◆ Activity:
Lines below that hold the word "randomString" must be copied in full.
++++ Source information ++++
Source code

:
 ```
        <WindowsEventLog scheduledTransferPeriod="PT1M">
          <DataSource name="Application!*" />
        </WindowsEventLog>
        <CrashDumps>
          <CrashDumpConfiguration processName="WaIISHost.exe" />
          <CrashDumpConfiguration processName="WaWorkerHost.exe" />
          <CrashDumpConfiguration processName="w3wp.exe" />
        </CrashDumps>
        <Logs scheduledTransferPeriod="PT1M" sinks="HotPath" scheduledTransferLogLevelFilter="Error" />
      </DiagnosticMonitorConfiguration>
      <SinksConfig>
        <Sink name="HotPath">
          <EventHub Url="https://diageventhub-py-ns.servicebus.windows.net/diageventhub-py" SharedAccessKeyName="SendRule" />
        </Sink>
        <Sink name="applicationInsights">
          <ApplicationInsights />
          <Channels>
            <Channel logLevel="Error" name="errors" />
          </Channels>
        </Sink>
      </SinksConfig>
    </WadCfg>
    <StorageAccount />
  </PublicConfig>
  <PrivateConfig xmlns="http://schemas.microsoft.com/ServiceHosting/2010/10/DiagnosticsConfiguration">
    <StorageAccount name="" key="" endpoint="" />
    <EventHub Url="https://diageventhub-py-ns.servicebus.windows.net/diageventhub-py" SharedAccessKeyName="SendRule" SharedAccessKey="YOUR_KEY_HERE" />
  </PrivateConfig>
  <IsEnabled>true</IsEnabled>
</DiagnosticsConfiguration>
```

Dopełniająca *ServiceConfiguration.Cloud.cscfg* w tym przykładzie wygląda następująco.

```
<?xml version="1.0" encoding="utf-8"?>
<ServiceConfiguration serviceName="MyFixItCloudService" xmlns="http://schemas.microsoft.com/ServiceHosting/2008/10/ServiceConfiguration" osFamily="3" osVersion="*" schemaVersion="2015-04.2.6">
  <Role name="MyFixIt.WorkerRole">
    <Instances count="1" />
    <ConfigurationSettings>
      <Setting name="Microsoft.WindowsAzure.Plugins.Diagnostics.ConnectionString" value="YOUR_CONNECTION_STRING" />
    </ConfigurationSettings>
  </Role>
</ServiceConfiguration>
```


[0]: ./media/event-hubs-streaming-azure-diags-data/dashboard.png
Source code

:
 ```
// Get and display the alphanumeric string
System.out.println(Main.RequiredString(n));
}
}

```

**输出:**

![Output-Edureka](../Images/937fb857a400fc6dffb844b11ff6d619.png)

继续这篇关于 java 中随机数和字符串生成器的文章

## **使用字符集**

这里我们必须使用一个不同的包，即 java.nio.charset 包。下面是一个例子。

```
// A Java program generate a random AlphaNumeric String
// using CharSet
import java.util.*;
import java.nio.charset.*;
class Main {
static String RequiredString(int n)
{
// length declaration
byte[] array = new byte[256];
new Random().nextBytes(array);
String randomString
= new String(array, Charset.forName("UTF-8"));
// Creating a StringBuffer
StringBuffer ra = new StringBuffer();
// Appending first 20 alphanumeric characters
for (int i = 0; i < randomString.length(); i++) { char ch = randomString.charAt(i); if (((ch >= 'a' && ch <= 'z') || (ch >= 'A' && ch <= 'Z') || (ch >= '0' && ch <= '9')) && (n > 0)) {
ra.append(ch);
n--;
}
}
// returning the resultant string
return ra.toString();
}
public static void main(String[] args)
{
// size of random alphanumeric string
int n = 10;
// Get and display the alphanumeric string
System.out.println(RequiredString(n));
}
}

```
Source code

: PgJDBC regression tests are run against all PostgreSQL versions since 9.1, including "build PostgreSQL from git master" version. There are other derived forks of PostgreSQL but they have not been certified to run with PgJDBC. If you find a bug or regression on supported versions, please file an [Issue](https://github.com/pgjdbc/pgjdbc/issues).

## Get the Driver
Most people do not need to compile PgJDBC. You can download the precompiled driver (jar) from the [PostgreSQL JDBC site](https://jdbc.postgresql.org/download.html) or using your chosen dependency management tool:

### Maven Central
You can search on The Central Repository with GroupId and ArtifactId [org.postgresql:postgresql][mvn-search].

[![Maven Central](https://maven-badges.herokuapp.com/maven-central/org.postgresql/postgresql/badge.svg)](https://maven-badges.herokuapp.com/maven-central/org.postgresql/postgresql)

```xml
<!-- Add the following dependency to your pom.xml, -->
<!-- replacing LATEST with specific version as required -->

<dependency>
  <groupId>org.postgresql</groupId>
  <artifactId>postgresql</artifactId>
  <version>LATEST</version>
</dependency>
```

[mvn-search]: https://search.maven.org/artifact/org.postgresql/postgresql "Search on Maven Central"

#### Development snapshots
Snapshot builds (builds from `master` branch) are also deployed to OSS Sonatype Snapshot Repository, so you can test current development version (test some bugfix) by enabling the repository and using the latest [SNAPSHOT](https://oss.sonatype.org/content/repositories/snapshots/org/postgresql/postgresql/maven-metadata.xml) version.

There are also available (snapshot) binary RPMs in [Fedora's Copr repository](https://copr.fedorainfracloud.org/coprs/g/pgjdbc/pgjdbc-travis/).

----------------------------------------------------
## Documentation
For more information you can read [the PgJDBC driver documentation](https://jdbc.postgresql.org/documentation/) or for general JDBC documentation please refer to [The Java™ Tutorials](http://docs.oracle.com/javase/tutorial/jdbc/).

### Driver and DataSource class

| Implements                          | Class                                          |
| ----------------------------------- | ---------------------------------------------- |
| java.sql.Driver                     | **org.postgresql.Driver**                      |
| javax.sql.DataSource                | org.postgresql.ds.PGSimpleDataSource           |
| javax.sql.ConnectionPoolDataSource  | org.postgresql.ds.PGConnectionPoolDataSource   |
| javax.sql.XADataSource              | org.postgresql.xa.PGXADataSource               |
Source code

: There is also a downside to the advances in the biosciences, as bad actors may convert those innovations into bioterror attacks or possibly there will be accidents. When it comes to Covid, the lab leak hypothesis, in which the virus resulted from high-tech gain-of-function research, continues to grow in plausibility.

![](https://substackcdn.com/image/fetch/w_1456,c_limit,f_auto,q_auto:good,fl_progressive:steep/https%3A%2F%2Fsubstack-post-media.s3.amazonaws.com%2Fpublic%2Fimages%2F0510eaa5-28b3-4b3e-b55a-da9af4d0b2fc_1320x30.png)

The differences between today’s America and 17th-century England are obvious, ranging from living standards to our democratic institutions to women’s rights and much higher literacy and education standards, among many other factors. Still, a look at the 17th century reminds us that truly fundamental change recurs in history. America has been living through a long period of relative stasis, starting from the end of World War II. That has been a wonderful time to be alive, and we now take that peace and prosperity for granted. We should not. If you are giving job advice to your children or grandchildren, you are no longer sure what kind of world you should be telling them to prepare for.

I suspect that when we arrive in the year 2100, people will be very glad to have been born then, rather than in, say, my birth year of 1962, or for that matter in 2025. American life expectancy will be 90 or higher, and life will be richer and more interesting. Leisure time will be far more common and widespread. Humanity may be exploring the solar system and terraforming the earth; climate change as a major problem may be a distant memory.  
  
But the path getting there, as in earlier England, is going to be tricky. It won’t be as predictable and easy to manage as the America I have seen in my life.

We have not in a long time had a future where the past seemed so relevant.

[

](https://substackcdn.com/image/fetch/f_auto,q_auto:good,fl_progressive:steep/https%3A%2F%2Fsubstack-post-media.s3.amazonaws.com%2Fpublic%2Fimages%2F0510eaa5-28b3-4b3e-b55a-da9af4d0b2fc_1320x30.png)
++++
◆ Result of the exercise:
String randomString
for (int i = 0; i < randomString.length(); i++) { char ch = randomString.charAt(i); if (((ch >= 'a' && ch <= 'z') || (ch >= 'A' && ch <= 'Z') || (ch >= '0' && ch <= '9')) && (n > 0)) {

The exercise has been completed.